NJAC NEWS ARCHIVE

 2003-04

September 19, 2003


MAYS NAMED HEAD CROSS COUNTRY COACH
AT NEW JERSEY CITY UNIVERSITY


FORMER UNIVERSITY OF MARYLAND-EASTERN SHORE STANDOUT TO LEAD
GOTHIC KNIGHT WOMEN'S AND MEN'S CROSS COUNTRY PROGRAMS

 


Charles Mays Jr., the son of 1968 Olympian Charlie Mays, has been hired as the new head coach of f the men’s and women’s cross-country programs at New Jersey City University, Athletics Director Larry Schiner has announced. Mays will also serve as an assistant coach for the men’s and women’s indoor and outdoor track and field teams.

"Coach Mays comes to us with a very strong background in both cross country and track and field,” said Schiner. “I’m confident that he will be able to develop a successful men’s and women’s cross-country program.”
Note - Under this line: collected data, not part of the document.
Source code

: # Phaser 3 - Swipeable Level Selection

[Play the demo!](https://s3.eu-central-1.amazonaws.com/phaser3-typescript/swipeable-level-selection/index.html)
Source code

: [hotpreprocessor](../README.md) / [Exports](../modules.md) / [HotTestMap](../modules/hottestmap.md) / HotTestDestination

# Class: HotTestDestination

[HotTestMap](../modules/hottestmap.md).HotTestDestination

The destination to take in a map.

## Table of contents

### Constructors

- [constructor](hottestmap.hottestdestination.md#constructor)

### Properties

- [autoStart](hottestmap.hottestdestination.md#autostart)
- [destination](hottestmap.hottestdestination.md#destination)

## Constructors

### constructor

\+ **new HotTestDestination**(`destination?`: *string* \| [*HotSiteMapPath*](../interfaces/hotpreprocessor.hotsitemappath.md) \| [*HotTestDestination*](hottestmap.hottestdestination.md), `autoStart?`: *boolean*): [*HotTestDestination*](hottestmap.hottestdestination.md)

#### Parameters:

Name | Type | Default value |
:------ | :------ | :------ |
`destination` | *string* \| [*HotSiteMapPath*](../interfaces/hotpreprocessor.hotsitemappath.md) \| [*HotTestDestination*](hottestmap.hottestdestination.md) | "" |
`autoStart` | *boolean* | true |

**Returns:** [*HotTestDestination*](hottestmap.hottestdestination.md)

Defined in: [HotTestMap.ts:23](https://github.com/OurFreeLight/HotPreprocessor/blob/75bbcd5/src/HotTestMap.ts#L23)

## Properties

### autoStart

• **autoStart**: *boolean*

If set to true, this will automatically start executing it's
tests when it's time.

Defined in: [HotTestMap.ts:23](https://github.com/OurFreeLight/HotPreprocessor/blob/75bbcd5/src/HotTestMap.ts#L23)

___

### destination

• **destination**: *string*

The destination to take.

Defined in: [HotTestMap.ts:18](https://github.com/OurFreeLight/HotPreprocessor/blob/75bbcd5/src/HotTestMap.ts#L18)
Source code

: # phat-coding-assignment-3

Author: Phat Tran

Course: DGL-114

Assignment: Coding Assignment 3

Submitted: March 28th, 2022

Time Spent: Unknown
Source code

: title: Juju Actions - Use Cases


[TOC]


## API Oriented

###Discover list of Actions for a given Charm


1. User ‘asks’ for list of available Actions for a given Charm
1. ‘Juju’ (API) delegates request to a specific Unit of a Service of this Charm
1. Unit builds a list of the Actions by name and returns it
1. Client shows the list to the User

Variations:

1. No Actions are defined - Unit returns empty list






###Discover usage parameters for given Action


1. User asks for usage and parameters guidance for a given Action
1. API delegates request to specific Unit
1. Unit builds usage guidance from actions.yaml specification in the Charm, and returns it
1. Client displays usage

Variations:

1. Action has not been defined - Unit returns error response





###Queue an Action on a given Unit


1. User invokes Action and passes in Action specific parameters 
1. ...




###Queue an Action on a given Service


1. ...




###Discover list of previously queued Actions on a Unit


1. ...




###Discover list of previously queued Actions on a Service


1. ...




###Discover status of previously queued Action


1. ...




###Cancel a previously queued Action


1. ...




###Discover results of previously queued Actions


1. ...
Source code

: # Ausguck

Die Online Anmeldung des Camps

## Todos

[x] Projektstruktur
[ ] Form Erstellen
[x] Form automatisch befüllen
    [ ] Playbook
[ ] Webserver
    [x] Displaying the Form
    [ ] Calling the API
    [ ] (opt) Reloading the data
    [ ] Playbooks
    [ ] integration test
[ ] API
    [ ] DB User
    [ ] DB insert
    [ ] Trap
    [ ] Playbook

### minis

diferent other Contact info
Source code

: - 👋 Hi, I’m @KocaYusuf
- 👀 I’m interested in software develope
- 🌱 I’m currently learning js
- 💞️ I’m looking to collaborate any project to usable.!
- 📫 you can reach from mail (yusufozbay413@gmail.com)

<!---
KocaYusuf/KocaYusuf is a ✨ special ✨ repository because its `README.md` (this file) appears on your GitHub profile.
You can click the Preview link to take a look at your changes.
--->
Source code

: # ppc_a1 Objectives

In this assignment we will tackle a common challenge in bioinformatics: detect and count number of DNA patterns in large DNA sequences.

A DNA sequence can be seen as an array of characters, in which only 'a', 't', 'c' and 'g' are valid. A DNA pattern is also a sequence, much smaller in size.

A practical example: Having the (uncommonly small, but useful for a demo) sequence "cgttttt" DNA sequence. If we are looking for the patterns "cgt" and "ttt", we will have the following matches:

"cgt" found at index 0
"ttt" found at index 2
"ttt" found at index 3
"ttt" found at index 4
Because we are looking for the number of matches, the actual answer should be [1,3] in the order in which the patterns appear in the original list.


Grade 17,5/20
“This is a dream I’ve been working towards, and I’m excited that I will get the opportunity to prove what I can do as a head coach,” said
Mays. “I will get to use the tools that I’ve learned being an athlete myself, and being around Olympians and NCAA coaches.”  

Mays
will serve as the first head coach of the men’s cross-country program since it was re-introduced at the University in June of 2003. The program was discontinued following the 1981 season. He will also guide the women’s program, replacing Mark Griffin, NJCU’s Associate Director of Athletics, who has resigned as the women’s cross-country coach after seven seasons, but will continue as a cross-country assistant coach this season, and remain head coach of the men’s and women’s indoor and outdoor track and field teams.

Mays
comes to NJCU after serving as an assistant at several local high schools, most recently at Lincoln (2002-2003) in Jersey City, where he was the boys and girls cross-country and track sprint coach.
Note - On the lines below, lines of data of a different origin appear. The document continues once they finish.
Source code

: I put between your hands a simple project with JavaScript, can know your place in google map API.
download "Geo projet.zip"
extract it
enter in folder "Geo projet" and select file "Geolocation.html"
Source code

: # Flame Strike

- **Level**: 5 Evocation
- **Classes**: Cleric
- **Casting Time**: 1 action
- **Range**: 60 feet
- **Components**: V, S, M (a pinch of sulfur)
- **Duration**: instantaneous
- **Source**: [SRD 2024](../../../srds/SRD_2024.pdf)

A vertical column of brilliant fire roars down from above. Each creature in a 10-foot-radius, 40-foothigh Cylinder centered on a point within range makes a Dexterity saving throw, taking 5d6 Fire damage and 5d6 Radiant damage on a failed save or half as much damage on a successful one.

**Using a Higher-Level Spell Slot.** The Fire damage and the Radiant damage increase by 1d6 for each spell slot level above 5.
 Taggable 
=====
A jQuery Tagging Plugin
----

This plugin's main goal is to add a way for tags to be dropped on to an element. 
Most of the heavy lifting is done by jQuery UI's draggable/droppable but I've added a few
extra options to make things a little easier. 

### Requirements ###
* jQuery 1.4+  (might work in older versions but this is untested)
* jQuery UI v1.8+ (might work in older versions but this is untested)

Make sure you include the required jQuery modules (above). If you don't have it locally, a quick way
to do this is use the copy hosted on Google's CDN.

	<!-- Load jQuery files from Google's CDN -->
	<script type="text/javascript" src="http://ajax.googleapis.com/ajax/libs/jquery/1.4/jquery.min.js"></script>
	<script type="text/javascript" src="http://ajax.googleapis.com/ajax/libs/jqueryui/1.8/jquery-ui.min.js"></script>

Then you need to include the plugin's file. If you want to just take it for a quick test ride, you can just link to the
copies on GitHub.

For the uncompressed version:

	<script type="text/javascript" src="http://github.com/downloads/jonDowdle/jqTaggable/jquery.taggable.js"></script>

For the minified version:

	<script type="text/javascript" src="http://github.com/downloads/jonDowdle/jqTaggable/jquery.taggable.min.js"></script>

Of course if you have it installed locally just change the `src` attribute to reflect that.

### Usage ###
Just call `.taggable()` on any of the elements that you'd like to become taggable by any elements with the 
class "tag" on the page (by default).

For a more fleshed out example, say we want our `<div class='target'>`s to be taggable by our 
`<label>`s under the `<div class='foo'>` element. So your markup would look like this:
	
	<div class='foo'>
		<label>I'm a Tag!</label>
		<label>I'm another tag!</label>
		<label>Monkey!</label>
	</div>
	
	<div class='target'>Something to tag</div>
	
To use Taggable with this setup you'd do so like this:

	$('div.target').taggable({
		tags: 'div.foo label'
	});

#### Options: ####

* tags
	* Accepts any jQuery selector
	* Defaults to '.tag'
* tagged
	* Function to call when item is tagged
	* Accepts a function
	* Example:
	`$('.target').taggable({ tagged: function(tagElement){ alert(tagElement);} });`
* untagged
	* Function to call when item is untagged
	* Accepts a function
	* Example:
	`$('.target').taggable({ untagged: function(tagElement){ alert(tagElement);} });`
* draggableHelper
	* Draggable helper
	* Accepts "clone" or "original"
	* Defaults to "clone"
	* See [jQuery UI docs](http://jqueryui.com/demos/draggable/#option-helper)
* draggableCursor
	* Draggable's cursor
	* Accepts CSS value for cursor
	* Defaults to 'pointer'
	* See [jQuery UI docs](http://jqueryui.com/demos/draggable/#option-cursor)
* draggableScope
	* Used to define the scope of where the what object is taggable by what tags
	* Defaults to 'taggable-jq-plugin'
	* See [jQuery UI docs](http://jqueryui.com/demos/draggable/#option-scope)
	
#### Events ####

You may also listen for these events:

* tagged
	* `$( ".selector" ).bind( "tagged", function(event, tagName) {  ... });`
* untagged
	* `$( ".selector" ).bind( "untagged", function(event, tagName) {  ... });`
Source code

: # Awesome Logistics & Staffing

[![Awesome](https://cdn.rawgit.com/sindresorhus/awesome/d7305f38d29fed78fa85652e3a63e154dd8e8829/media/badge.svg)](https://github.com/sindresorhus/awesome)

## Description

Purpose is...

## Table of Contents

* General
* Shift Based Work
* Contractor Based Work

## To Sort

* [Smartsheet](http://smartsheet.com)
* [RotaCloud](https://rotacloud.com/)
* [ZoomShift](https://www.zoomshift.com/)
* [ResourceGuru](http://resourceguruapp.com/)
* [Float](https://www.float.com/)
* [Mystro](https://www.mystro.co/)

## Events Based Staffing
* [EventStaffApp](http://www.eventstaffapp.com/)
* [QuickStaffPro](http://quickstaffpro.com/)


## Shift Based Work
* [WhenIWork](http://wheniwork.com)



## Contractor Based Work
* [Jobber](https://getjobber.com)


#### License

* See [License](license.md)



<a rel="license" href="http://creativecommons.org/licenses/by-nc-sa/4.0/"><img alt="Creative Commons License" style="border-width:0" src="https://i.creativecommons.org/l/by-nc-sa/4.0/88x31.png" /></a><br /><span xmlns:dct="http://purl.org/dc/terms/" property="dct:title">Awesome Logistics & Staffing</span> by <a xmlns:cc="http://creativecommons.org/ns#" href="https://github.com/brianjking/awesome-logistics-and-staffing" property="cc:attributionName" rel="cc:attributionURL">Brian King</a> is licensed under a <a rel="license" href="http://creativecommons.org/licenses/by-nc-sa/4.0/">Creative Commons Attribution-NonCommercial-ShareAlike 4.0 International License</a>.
Prior to Lincoln, he was the assistant indoor and outdoor track and field and cross-country coach at his alma mater, McNair Academic (2001-2002) in Jersey City. He began his high school coaching career at St. Peter’s Prep (1998-2001) in Jersey City as an assistant indoor and outdoor track and field and cross-country coach. At St. Peter’s Prep, he helped lead the Marauders to the 1999 and 2000 Hudson County Indoor Track Championships.


Since 2002, he has also been involved in youth track & field as the Assistant Meet Director of the DeKalb County Youth Games in Decatur, Georgia, and the Assistant Camp Coordinator at the Mel Pender Track & Field Summer Camp in Atlanta, Georgia.
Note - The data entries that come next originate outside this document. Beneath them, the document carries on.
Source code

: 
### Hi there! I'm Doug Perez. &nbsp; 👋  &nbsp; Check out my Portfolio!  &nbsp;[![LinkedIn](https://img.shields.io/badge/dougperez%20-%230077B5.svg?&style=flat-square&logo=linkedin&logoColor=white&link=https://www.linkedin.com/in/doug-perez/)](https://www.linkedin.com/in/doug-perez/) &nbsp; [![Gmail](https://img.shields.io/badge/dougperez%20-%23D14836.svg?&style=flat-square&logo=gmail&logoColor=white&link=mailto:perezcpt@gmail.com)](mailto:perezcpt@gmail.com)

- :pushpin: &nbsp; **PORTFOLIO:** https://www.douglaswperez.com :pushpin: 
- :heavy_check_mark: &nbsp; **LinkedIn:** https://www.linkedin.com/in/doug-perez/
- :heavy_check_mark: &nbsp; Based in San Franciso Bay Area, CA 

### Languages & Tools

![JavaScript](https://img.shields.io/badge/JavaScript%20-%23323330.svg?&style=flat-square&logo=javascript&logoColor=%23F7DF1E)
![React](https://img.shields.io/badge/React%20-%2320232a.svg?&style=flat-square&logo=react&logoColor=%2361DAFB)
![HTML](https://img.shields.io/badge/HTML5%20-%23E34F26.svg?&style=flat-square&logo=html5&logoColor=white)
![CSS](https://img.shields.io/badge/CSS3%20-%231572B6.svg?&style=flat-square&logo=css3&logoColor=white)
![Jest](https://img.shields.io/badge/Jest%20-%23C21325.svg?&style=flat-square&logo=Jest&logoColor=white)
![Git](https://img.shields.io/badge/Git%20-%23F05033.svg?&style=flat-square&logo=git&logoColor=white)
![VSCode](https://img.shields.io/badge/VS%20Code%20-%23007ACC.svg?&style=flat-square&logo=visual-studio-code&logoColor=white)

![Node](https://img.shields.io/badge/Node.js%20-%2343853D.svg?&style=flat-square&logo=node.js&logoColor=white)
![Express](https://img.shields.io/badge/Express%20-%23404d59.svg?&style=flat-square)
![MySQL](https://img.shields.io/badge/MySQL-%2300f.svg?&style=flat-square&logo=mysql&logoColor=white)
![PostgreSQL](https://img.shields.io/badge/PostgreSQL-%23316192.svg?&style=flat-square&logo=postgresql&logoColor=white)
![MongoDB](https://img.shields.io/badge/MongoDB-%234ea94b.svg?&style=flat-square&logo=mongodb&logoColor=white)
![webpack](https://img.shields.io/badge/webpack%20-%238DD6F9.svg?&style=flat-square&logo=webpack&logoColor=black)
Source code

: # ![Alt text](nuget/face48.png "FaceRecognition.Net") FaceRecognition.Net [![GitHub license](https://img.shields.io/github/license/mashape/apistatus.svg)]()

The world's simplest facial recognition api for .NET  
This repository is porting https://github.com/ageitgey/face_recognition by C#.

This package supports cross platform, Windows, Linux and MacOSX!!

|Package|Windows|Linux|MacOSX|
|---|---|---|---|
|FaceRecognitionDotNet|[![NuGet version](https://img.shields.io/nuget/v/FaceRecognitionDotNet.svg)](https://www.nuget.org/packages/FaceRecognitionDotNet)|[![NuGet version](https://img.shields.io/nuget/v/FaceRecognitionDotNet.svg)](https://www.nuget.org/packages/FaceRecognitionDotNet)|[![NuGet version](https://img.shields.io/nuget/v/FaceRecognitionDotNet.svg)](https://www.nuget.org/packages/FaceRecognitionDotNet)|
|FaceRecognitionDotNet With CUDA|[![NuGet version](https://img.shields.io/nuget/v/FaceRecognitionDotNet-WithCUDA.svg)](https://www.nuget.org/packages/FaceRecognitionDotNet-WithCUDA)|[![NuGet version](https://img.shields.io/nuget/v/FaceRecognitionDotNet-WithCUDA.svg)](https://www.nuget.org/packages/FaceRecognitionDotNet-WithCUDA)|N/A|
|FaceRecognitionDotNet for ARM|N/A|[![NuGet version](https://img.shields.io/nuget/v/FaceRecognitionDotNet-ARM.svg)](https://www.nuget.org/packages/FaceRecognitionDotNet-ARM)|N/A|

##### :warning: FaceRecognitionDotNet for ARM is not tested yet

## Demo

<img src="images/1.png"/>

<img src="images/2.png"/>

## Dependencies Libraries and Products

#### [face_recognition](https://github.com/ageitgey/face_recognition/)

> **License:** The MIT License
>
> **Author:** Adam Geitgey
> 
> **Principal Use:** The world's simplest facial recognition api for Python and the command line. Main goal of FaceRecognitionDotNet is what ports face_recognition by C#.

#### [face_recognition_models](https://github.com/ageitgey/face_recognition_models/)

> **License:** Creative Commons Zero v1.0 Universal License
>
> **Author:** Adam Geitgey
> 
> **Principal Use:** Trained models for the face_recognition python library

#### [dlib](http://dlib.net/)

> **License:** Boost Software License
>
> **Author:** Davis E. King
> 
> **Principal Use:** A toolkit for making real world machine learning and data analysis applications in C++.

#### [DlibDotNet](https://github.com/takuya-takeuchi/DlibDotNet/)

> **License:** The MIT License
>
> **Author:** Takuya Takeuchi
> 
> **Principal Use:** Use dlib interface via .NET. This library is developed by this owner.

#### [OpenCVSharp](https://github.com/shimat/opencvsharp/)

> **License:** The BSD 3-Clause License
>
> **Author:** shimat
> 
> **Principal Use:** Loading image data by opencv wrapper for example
He has been the head track coach for the Team Walker Summer Track Club since 1999.
Mays also helped out on the national level in 2000, when he was the assistant to the food service coordinator at the USA Track & Field Olympic Trials in Sacramento, CA.

The involvement in the sport of track comes naturally for the younger Mays, who has been exposed to it since he was born. His father, Charlie Mays, is a legendary name in
New Jersey track history. A nine-time Amateur Athletic Union champion in the long jump and six-time champion in the 440-yard dash, Mays was a member of the United States' 1968 Olympic Team in Mexico City as a long jumper. The younger Mays was an infant when his family attended his father’s Olympic trials in Lake Tahoe in 1968.

His father was selected as an AAU All-American 11 times and was named the AAU Track and Field Athlete of the Year on three occasions. In college at Maryland State College (now Maryland-Eastern Shore), he was ranked No. 1 in the world in the indoor 500-yard dash. He was a two-time NCAA champion in the long jump and the mile relay.

The elder Mays, a current member of the
Jersey City council for six years and an inductee into the Hudson County Hall of Fame is entering his seventh season as an assistant coach at Seton Hall University, where he has been since January 1998. He was an assistant coach for the Gothic Knights indoor and outdoor women’s programs at then-Jersey City State College (now NJCU) during the 1996-97 season under Griffin. The younger Mays lists his father as his hero.

“He never forced me or pressured me to do anything in the sport,” the younger Mays said in describing his father’s influence. “He just let me be me as a kid. In fact, I originally played baseball when I was growing up. I’ve just grown to love the sport of track & field. Now, he’s not just my father, he’s a teacher. He’ll quiz me on technical issues involved with coaching the sport, such as what I would do with an athlete in a certain situation, or how I would have a kid train.”


A May 1990 graduate of the University of Maryland-Eastern Shore with a Bachelor of Science in General Studies, and a concentration in Business Administration, Mays attended the Princess Anne, MD school on a track & field athletic scholarship from 1986-90. During his career with the Hawks, he captured the indoor and outdoor Mid-Eastern Athletic Conference (MEAC) championships during the 1989-90 season as part of the men’s 4x400-meter and sprint medley relay teams.
 


Mays
is
currently employed full-time for the Jersey City Police Department as a Senior Records Management Representative, a position he has held since 1996. There he handles the documentation of criminal incidents and investigations, programs departmental computer equipment, and trains other employees on various system programs.